On June 21st the Light Blue-Christian Blues Band (now the Warehouse signature band) played to an opening-night crowd of 220 people. They filled one large dimly lit room flooded in blue light, and overflowed into an adjoining space. While the band played, many listened or greeted each other. Morrrell mingled, welcoming everyone.
Jonae Harris, vocalist for the evening, sang, “There is Power in the Name of Jesus to Break Any Chain.” She is the talented daughter of Pastor John Harris of Provision Gospel Church, which was one of five churches printed on a handout that listed churches supporting the Worship Warehouse.

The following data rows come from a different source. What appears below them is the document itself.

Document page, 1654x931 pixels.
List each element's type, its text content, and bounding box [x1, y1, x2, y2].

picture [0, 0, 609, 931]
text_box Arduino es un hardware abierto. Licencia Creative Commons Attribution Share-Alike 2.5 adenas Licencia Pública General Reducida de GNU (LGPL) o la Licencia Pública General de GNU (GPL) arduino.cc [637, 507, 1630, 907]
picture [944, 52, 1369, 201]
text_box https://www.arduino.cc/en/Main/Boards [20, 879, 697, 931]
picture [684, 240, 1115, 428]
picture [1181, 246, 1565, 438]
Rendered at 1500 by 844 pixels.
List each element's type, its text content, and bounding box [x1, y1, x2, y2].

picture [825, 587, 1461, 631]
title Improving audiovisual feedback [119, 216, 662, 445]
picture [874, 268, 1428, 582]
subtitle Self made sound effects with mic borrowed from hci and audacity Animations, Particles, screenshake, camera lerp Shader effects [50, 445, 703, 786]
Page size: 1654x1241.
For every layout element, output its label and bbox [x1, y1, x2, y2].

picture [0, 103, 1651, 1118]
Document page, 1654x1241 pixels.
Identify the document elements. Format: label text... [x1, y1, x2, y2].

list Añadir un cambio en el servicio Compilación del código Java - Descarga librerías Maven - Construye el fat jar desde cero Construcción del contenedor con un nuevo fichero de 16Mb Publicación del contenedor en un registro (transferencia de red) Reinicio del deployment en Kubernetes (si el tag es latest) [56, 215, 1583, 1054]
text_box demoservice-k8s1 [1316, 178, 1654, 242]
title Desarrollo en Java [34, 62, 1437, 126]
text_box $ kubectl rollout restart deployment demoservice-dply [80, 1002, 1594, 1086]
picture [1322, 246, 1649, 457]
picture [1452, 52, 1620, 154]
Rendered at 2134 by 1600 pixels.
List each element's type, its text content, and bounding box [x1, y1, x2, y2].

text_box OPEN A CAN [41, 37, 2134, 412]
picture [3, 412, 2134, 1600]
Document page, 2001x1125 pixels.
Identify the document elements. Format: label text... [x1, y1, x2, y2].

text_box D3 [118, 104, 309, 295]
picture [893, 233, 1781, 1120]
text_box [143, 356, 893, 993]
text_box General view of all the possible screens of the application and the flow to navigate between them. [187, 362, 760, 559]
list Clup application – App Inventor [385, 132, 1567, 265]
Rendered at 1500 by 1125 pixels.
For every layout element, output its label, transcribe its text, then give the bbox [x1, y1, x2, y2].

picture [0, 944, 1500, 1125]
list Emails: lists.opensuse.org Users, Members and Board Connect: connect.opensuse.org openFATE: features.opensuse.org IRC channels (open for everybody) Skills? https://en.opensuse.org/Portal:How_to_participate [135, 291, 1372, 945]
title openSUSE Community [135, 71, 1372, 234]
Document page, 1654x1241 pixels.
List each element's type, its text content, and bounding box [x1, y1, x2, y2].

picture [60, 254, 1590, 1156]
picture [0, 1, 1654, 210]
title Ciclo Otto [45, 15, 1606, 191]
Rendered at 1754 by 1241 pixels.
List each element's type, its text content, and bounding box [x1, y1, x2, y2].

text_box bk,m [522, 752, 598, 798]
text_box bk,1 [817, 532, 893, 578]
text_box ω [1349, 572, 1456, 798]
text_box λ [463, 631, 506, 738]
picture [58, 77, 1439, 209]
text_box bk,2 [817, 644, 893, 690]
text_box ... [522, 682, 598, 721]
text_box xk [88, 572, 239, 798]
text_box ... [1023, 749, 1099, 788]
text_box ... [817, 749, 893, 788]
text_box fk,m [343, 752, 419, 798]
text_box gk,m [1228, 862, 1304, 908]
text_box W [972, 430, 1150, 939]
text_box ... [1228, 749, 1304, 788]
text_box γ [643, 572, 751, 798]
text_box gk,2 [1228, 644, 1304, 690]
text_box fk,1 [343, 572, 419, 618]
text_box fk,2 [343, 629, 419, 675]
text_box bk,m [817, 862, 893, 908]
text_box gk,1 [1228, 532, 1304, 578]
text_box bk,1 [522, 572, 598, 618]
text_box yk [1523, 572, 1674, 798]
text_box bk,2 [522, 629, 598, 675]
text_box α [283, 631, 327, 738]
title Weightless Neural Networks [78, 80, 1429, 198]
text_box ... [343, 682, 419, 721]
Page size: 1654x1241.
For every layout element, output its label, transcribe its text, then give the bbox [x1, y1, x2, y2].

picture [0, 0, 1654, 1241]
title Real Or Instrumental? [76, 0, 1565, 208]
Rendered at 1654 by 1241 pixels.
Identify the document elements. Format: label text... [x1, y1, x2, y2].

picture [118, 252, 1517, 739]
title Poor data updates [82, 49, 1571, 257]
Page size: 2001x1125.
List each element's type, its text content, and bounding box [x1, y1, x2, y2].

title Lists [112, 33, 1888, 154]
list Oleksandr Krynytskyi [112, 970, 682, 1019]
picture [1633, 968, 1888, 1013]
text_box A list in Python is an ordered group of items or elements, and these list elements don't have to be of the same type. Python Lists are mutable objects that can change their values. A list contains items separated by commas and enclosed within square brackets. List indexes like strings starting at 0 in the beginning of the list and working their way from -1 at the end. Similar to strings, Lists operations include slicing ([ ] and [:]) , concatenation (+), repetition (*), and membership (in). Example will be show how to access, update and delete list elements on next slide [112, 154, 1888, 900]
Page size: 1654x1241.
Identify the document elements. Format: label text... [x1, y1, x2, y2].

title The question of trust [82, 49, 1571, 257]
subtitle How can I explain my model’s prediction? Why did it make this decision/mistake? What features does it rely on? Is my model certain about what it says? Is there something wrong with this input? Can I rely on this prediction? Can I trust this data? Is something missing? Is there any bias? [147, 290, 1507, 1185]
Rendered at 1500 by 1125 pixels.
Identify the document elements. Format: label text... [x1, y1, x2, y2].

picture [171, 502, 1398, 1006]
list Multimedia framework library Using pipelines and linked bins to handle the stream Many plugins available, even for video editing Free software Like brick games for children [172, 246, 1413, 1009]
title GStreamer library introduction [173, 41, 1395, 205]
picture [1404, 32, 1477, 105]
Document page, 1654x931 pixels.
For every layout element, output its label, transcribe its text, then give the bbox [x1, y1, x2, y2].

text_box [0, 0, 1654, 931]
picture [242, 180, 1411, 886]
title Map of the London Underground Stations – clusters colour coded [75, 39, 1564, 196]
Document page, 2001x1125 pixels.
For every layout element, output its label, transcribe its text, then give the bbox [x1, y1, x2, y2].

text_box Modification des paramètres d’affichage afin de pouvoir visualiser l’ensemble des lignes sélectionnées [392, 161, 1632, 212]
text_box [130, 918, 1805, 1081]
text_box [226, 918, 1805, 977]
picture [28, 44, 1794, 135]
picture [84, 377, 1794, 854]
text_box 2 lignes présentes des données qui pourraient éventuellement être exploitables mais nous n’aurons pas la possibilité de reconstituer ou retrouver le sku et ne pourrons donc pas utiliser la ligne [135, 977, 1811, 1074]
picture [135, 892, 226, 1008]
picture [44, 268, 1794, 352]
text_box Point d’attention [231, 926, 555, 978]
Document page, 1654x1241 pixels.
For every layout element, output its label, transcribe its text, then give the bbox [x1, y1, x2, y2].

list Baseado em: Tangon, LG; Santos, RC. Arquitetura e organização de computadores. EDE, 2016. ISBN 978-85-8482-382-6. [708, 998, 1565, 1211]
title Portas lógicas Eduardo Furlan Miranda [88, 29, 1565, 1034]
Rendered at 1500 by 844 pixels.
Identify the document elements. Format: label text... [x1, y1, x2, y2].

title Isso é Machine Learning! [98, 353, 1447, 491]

Morrell hopes to host four events each year that feature the Light Blue –Christian Blues Band, a vocalist, personal testimony, and an invitation to accept Christ. He will also bring the Worship Warehouse experience to any church for free. When not in use, the warehouse will be available for rent to churches and outreach organizations for less than commercial rental rates.
“My whole life has been a miracle,” he said. “The overall impetus behind the Worship Warehouse was to portray the message that God is real. Christ is real. He is available to all of us right here and now. He creates miracles in our lives.”